Advancing Learned Video Compression with In-loop Frame Prediction

The project page for the paper:

Ren Yang, Radu Timofte and Luc Van Gool, "Advancing Learned Video Compression with In-loop Frame Prediction", IEEE Transactions on Circuits and Systems for Video Technology (IEEE T-CSVT), 2022. [Paper]

If our paper and codes are useful for your research, please cite:

@article{yang2022advancing,
  title={Advancing Learned Video Compression with In-loop Frame Prediction},
  author={Yang, Ren and Timofte, Radu and Van Gool, Luc},
  journal={IEEE Transactions on Circuits and Systems for Video Technology},
  year={2022},
  publisher={IEEE}
}

If you have questions or find bugs, please contact:

Ren Yang @ ETH Zurich, Switzerland

Email: r.yangchn@gmail.com

Codes

Preperation

We feed RGB images into the our encoder. To compress a YUV video, please first convert to PNG images with the following command.

ffmpeg -pix_fmt yuv420p -s WidthxHeight -i Name.yuv -vframes Frame path_to_PNG/f%03d.png

Note that, our RLVC codes currently only support the frames with the height and width as the multiples of 16. Therefore, when using these codes, if the height and width of frames are not the multiples of 16, please first crop frames, e.g.,

ffmpeg -pix_fmt yuv420p -s 1920x1080 -i Name.yuv -vframes Frame -filter:v "crop=1920:1072:0:0" path_to_PNG/f%03d.png

We uploaded a prepared sequence BasketballPass here as a test demo, which contains the PNG files of the first 100 frames.

Dependency

Test code

The augments in the ALVC test code (ALVC.py) include:

--path, the path to PNG files;

--l, lambda value. The pre-trained PSNR models are trained by 4 lambda values, i.e., 256, 512, 1024 and 2048, with increasing bit-rate/PSNR.

__________________________________________________

WORK INSTRUCTIONS:
Answer these questions using the project page:
(a) In which journal was the paper published?
(b) Frame height and width must be multiples of what number?
(c) What four lambda values were used to train the pre-trained PSNR models?
Rely solely on the project page above when responding.

Collected data:
__________________________________________________

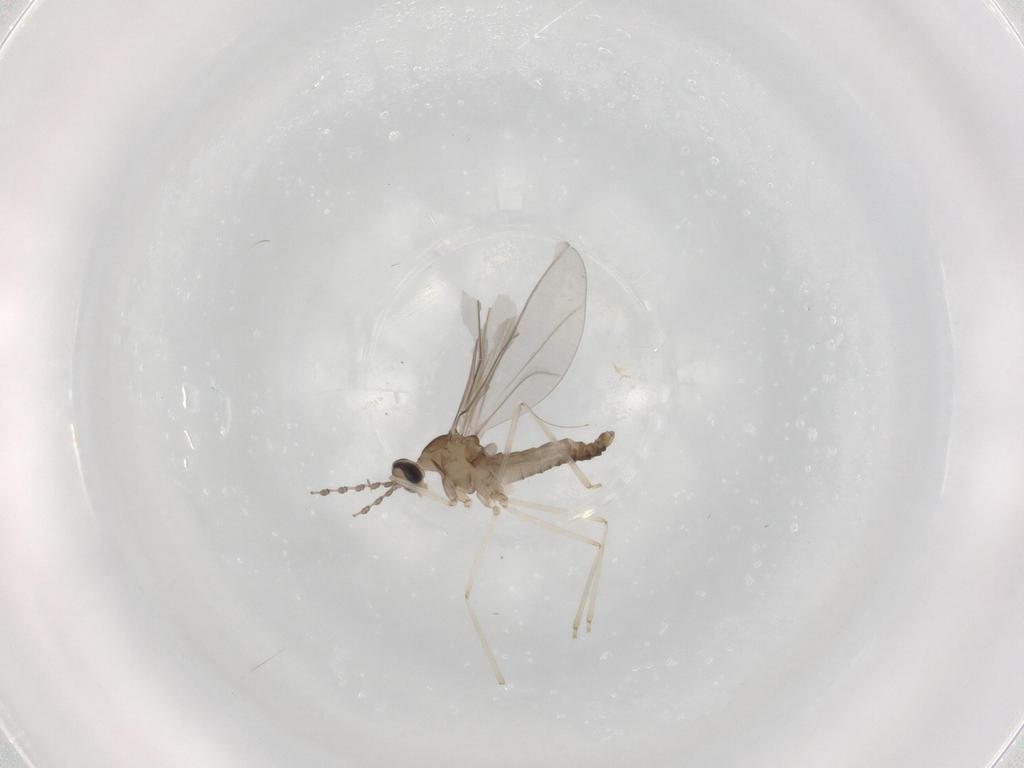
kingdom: Animalia
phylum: Arthropoda
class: Insecta
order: Diptera
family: Cecidomyiidae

__________________________________________________

OUTPUT OF THE TASK:
(a) IEEE Transactions on Circuits and Systems for Video Technology (IEEE T-CSVT)
(b) 16
(c) 256, 512, 1024 and 2048